Extending phylogenetic studies of coevolution: secondary Brooks parsimony analysis, parasites, and the Great Apes

Dowling recently compared the empirical properties of Brooks parsimony analysis (BPA) and the leading method for studying phylogenetic aspects of coevolution, reconciled tree analysis (using the computer program TreeMap), based on a series of simulations. Like the majority of authors who have compared BPA with other methods, however, Dowling considered only the form of BPA proposed in 1981 and did not take into account various modifications of the method proposed from 1986 to 2002. This leaves some doubt as to the robustness of his assessments of both the superiority of BPA and its shortcomings. We provide a précis of the principles of contemporary BPA, including ways to implement it algorithmically, using either Wagner algorithm‐based or Hennigian argumentation‐based approaches, followed by an empirical example. Our study supports Dowling's fundamental conclusions about the superiority of primary BPA relative to TreeMap. However, his conclusions about the shortcomings of BPA due to inclusive ORing (i.e., the production of ghost taxa) are incorrect, as secondary BPA eliminates inclusive ORing from the method.
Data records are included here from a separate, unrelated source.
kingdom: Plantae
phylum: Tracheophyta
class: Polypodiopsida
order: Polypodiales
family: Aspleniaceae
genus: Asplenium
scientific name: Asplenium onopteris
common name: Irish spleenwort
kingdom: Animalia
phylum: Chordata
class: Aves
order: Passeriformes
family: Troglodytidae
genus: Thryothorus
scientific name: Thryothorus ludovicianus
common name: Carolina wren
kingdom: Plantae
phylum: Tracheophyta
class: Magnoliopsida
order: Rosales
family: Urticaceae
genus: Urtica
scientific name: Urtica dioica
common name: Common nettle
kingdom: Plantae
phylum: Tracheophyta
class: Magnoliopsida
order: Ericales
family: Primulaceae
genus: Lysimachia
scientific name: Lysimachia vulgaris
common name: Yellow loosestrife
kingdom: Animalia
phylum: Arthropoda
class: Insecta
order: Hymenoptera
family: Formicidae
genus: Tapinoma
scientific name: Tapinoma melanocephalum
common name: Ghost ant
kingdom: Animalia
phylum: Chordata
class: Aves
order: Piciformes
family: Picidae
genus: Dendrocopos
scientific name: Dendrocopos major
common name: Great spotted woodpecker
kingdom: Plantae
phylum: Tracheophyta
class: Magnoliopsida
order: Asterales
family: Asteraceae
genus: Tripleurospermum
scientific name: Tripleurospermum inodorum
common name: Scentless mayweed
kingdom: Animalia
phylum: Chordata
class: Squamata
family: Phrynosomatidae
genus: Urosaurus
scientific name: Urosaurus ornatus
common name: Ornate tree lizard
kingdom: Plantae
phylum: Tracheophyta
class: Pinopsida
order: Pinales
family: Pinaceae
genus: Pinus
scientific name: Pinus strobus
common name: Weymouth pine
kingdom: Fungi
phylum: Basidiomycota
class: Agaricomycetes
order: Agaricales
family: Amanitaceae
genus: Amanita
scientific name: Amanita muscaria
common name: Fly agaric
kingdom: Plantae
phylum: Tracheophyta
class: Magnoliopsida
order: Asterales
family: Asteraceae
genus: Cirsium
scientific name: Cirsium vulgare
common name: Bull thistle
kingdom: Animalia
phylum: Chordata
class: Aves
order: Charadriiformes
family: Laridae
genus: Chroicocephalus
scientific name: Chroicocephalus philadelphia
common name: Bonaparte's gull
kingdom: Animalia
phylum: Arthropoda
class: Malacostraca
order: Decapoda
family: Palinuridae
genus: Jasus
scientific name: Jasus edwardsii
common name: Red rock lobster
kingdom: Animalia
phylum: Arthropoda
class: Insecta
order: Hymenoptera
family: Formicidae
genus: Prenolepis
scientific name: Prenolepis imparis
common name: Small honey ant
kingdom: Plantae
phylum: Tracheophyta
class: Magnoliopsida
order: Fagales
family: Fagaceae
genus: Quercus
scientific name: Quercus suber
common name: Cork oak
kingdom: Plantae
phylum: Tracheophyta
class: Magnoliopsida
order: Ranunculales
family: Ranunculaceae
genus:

Secondary BPA provides a more complete account of the evolutionary associations between the parasite groups and their hosts than does primary BPA, without sacrificing any indirectly generated information about host phylogeny. Secondary BPA of two groups of nematodes inhabiting Great Apes shows that TreeMap analysis underestimated the amount of cospeciation in the evolution of the nematode genus Enterobius.